Armstrong demands action on Military Covenant for NI

TUV East Londonderry Assembly candidate Jordan Armstrong. INCR12
TUV East Londonderry Assembly candidate Jordan Armstrong. INCR12

TUV East Londonderry Assembly candidate Jordan Armstrong, who served in the Helmand Province, says that the extension of the Armed Forces Covenant to Northern Ireland is a must.

Recalling his time in Afghanistan, as a 19-year-old, Armstrong said: “The harrowing sound of an Improvised Explosive Device (IED) can send a chill down your spine.

“The sight of its destruction on human flesh, are some life-changing experiences that I and many other soldiers, witnessed during our tour in Afghanistan.”

Speaking about the Covenant, he said: “Back in May 2011 HM Government published the Armed Forces Covenant.

“It states: ‘The armed forces covenant sets out the relationship between the nation, the government, and the armed forces community. It sets out the standards for the level of services that veterans and their families expect.’

“In Northern Ireland, no such covenant exists. The Northern Ireland Affairs Committee’s inquiry found “that due to devolution, variations exist across the regions of the UK as to how health, housing and education services are provided.” These are vital benefits that are not available in Northern Ireland.

“The Executive also failed to respond to the MOD request for a contribution to the annual report on the implementation of the Covenant.
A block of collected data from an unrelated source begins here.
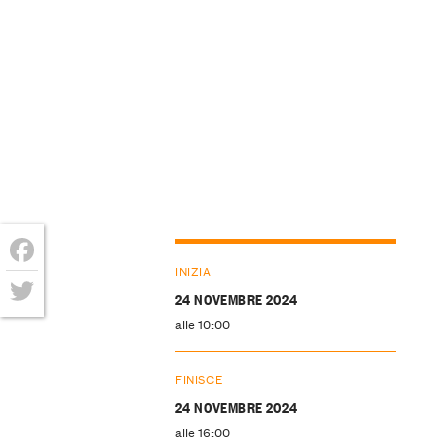
INIZIA
Facebook
24 NOVEMBRE 2024
Twitter
alle 10:00
FINISCE
24 NOVEMBRE 2024
alle 16:00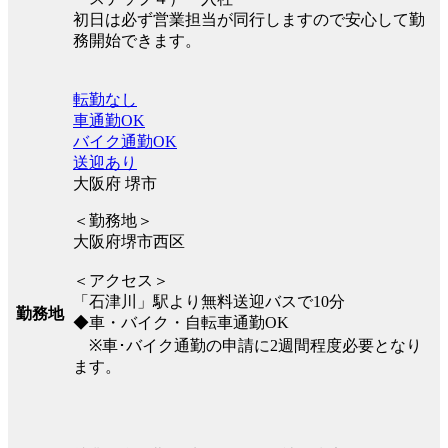
初日は必ず営業担当が同行しますので安心して勤
務開始できます。
転勤なし
車通勤OK
バイク通勤OK
送迎あり
大阪府 堺市
＜勤務地＞
大阪府堺市西区
＜アクセス＞
「石津川」駅より無料送迎バスで10分
勤務地
◆車・バイク・自転車通勤OK
※車･バイク通勤の申請に2週間程度必要となり
ます。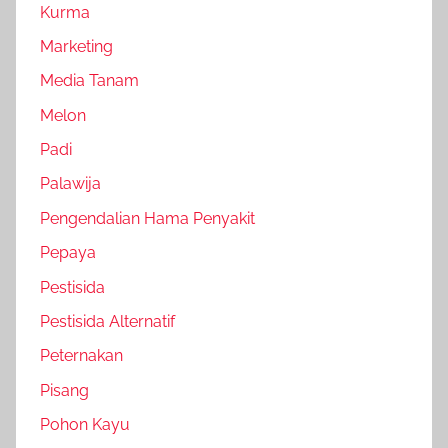
Kurma
Marketing
Media Tanam
Melon
Padi
Palawija
Pengendalian Hama Penyakit
Pepaya
Pestisida
Pestisida Alternatif
Peternakan
Pisang
Pohon Kayu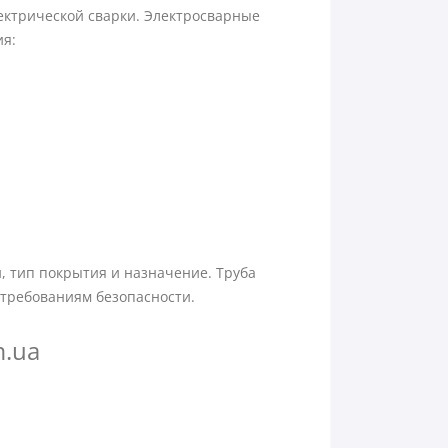
лектрической сварки. Электросварные
ия:
, тип покрытия и назначение. Труба
 требованиям безопасности.
m.ua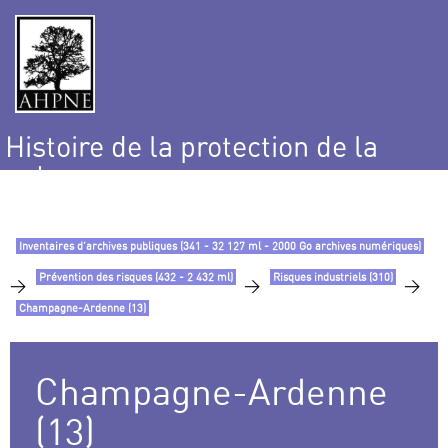
Histoire de la protection de la
nature
et de l’environnement
Inventaires d’archives publiques (341 - 32 127 ml - 2000 Go archives numériques)
Prévention des risques (432 - 2 432 ml)
Risques industriels (310)
>
>
>
Champagne-Ardenne (13)
Champagne-Ardenne
(13)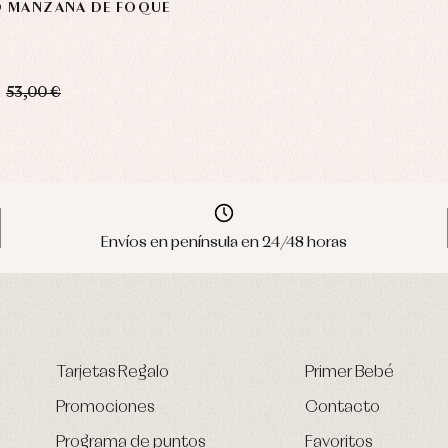
 MANZANA DE FOQUE
.
53,00 €
Envíos en península en 24/48 horas
Tarjetas Regalo
Primer Bebé
Promociones
Contacto
Programa de puntos
Favoritos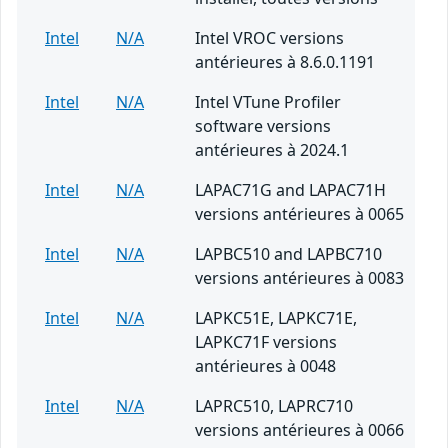
Intel
N/A
Intel VROC versions
antérieures à 8.6.0.1191
Intel
N/A
Intel VTune Profiler
software versions
antérieures à 2024.1
Intel
N/A
LAPAC71G and LAPAC71H
versions antérieures à 0065
Intel
N/A
LAPBC510 and LAPBC710
versions antérieures à 0083
Intel
N/A
LAPKC51E, LAPKC71E,
LAPKC71F versions
antérieures à 0048
Intel
N/A
LAPRC510, LAPRC710
versions antérieures à 0066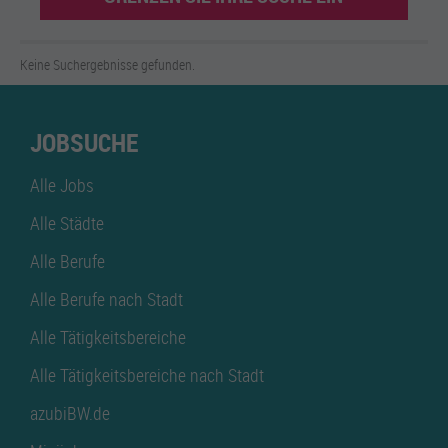
Keine Suchergebnisse gefunden.
JOBSUCHE
Alle Jobs
Alle Städte
Alle Berufe
Alle Berufe nach Stadt
Alle Tätigkeitsbereiche
Alle Tätigkeitsbereiche nach Stadt
azubiBW.de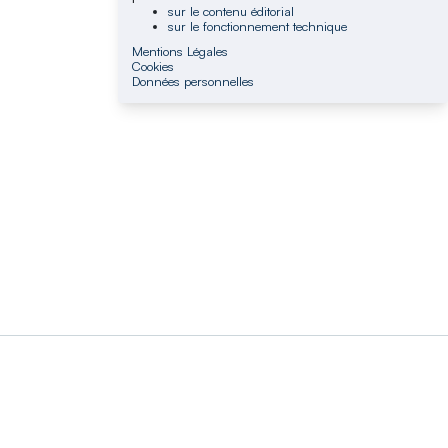
sur le contenu éditorial
sur le fonctionnement technique
Mentions Légales
Cookies
Données personnelles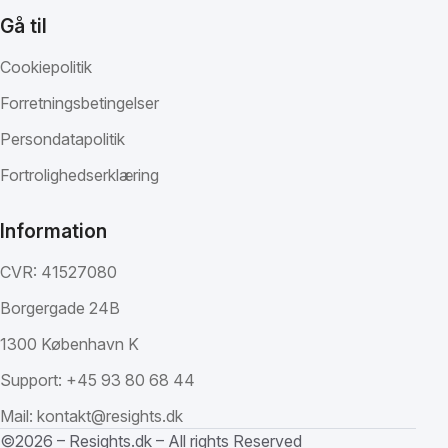
Gå til
Cookiepolitik
Forretningsbetingelser
Persondatapolitik
Fortrolighedserklæring
Information
CVR: 41527080
Borgergade 24B
1300 København K
Support:
+45 93 80 68 44
Mail:
kontakt@resights.dk
©2026 – Resights.dk – All rights Reserved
“It was discovered that “no formal or informal discussion” had taken place because: “It requires the agreement of both the First Minister and the deputy First Minister before a matter comes to the Executive’s table”. It’s evident; therefore, that Belfast Agreement style devolution won’t deliver for our Armed Forces because Sinn Fein is calling the shots at the Executive table.

“The TUV strongly supports the extension of the Armed Forces Covenant to Northern Ireland, and believe those who were willing to sacrifice so much for their country should be treated with parity to the rest of the UK.

“Soldiers returning from deployment and suffering from mental or physical injuries need the support and help at their point of need. Soldiers should not be asked to wait for long periods of time for essential medical treatment.”